Debates about generative AI in higher education have been informed by studies of
completed student papers, or self-reported
survey data. Research shows that artificial intelligence tools can support learning, but also has raised concerns, including students’ overreliance, cheating, and the potential degradation of critical thinking and engagement. While these types of studies provide interesting snapshots of reported practices, their methodologies may hide something important: how writing actually unfolds while students are composing with the assistance of AI. A pilot study I led of undergraduate writers at Kennesaw State University takes a different approach. Using
think-aloud protocols – a method where participants verbalize their thoughts while performing – our research captures how students interact with generative AI tools during the writing process itself. This method helps us understand decision-making processes as they occur. Our preliminary findings suggest a more complex reality than the common narrative that students are simply having AI write their assignments. Instead, many students appear to be negotiating when and how AI belongs in their writing.
Looking inside the writing process
In our study, 20 undergraduate students completed a 20-minute writing session responding to the following prompt:
People spend a lot of time trying to achieve perfection in their personal or professional lives. People often demand perfection from others, creating expectations that may be challenging to live up to. In contrast, some people think perfection is not attainable or desirable.

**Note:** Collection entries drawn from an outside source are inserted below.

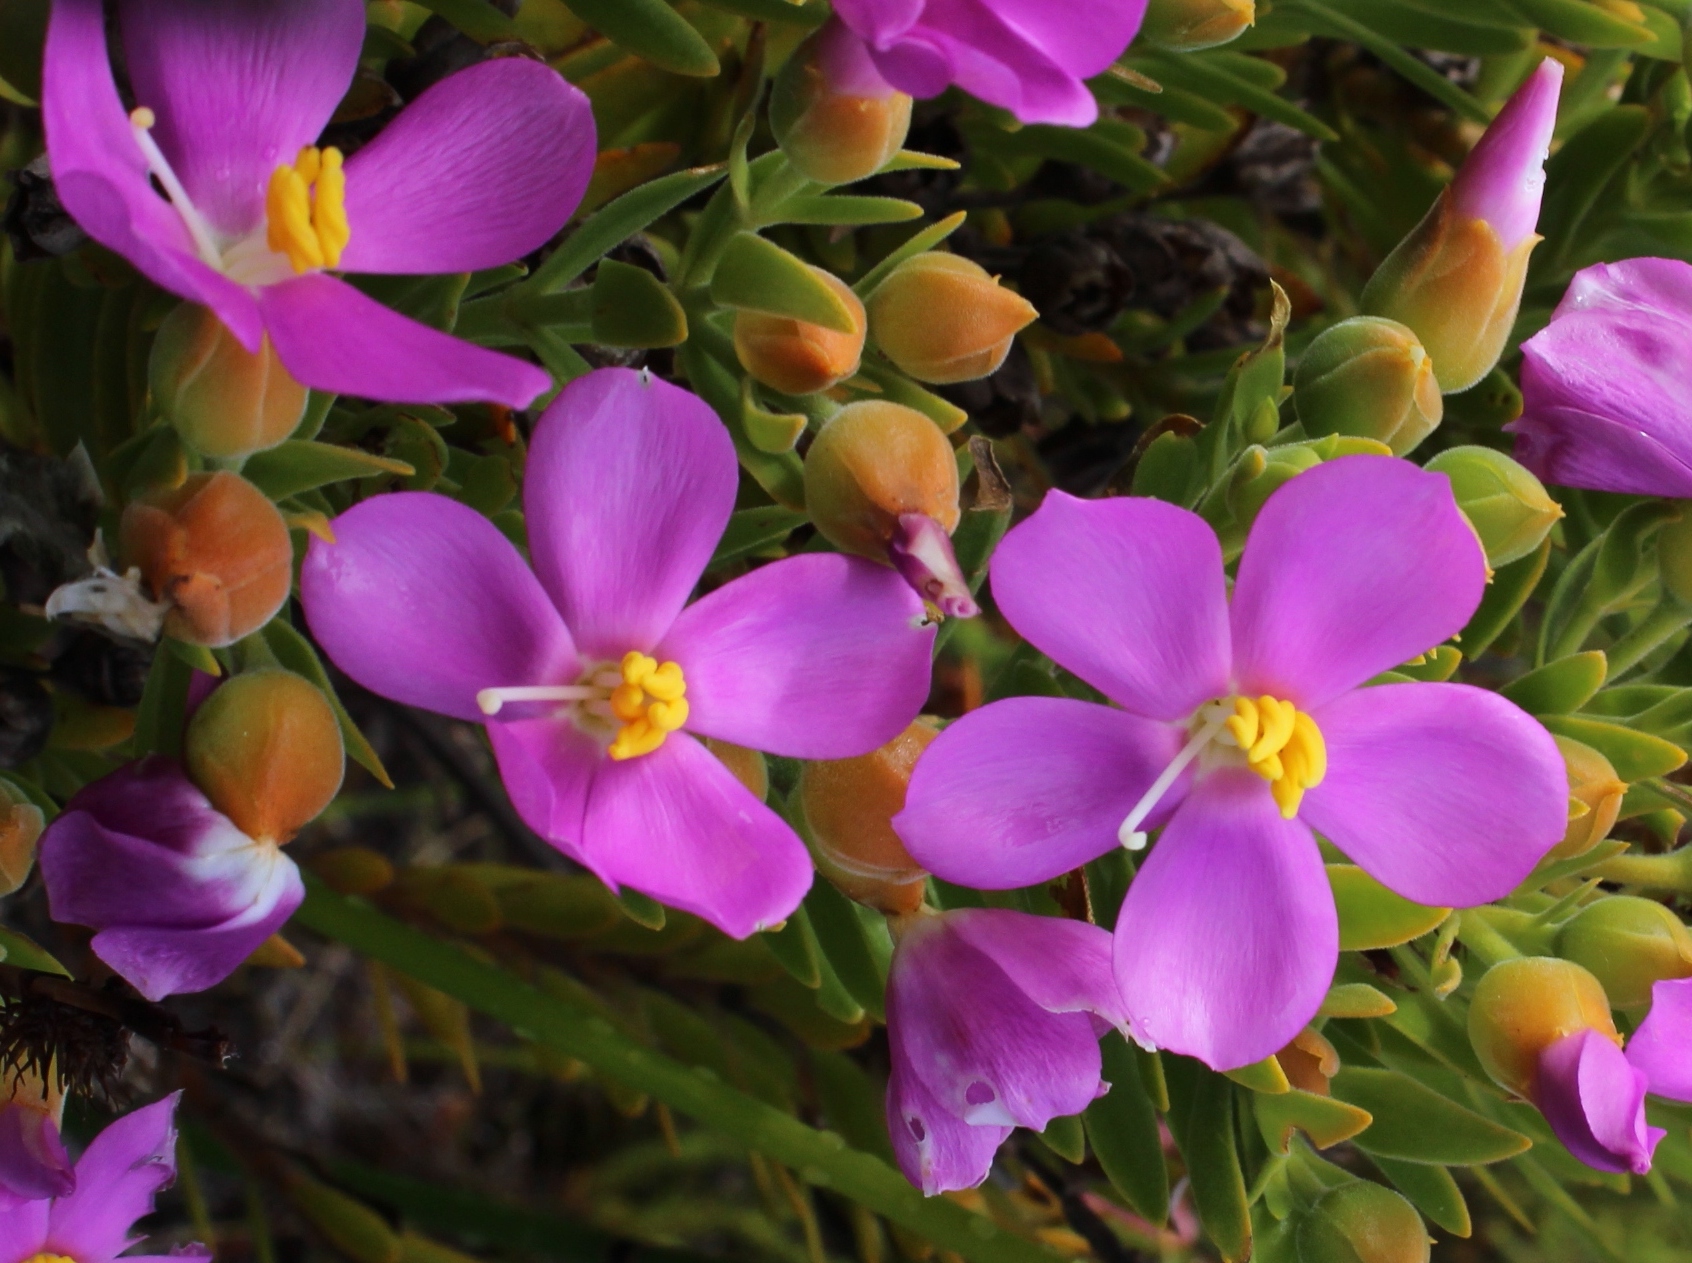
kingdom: Plantae
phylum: Tracheophyta
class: Magnoliopsida
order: Gentianales
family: Gentianaceae
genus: Orphium
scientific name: Orphium frutescens
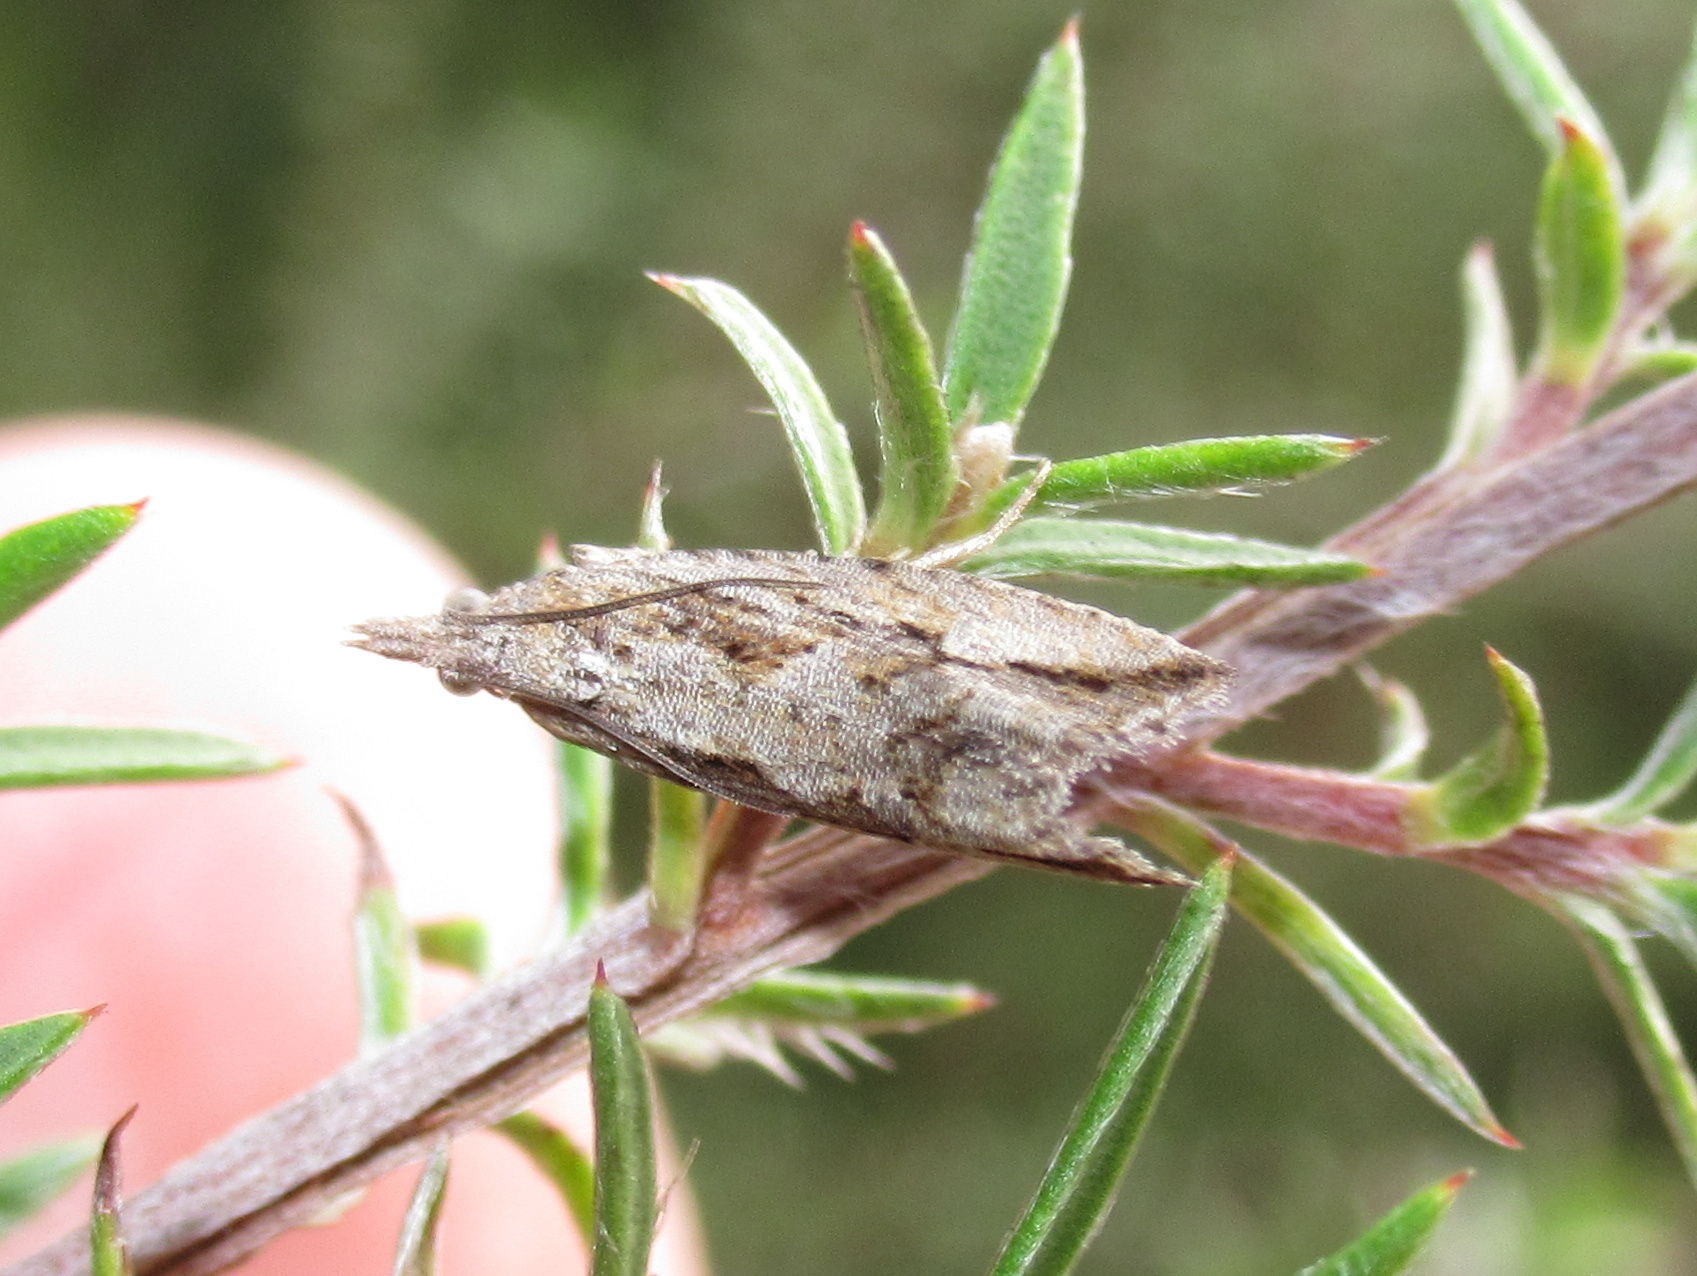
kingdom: Animalia
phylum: Arthropoda
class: Insecta
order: Lepidoptera
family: Tortricidae
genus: Strepsicrates
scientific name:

The assignment was to draft a thesis and evidence-based paragraphs that argue their position on the value of striving for perfection. Students were told they were not expected to complete them but to work through their writing process toward finishing. Students were told there were no right or wrong ways to use AI and were asked to use generative AI exactly as they normally would while writing. Instead of direct observation, the study relied on post-session screen recordings and analysis of students describing their process. Collecting this data – their actions on the computer and transcripts of the voice recordings – allowed researchers to analyze the writing process without interrupting it. To reduce the possibility that students might alter their behavior if they felt observed, researchers set a timer and left the room during the writing session. The goal was to minimize the
Hawthorne Effect, a phenomenon in which people change their behavior because they know they are being watched.
What we found
Across the transcripts, a few qualitative patterns consistently emerged in how students collaborated with AI while writing. First, many participants turned to AI at the beginning of the writing process to help generate ideas or draft a thesis. What we see in this practice is the student using AI-generated output to spark and shape their own ideas. One student explained the strategy this way: “After [generating a few ideas,] I usually just use that [output] as a prompt.” In these moments, AI functioned less as a final answer and more as a brainstorming tool that helped students move past the blank page. However, students frequently continued drafting independently after generating initial ideas. Many transcripts include statements such as “I think my thesis should be …” or “Let me write this part,” suggesting that some students retained control over their argument.
Editing the bot
Another strong pattern across transcripts is that students rarely accept AI text without editing it. Instead, they actively revise the generated language. As one student described the process, the AI “rewrites” their initial prompts and then the student rewrites the AI’s output. This allows the student to claim “authorship and ownership” of the final draft. Another participant redirected the AI response when it did not align with the assignment: “AI is not following the prompt … try again.” These moments show students evaluating AI output critically and treating it almost as a sparring partner, rather than simply copying it. We also found that some students rejected AI’s suggestions altogether. In several writing sessions, participants explicitly decided not to use the AI responses. One student reflected on this decision while composing: “I don’t really use AI for my research.” Other transcripts show students switching back to their own writing when AI responses felt too generic or disconnected from their argument. These moments indicate that students are not only collaborating with AI, but they are also drawing boundaries around where it belongs in their writing process. Finally, several transcripts showed students turning to AI during moments of uncertainty or when they felt stuck. As one participant explained, “I used a lot of AI because I was struggling.” Even in those cases, students often used AI as support as they drafted their essays, rather than directly copying and pasting its responses.
What this says about AI and writing
Our analysis suggests that generative AI is entering student writing not as a wholesale replacement for human authorship, but as part of a negotiated collaboration. The results suggest that AI most often enters the composing process during idea generation, revision and moments of writer’s block, while students maintain control over argument choice, voice and final phrasing. Understanding how decisions to use AI unfold during the writing process, and not just what appears in the final essay, may help educators
design assignments and policies that keep the human writer firmly at the helm. Because our current findings come from a pilot cohort of 20 undergraduate writers, the results should be interpreted cautiously. To test whether these patterns hold at a larger scale, the research team is expanding the study to 100 undergraduate participants. The expanded study will also examine how neurodivergent writers interact with generative AI during composing, an area that remains largely unexplored in current research.
Undergraduate student researchers at Kennesaw State contributed to the preliminary analysis described in this article: Kylee Johnson, Vara Nath, Ruth Sikhamani and Kaylee Ward.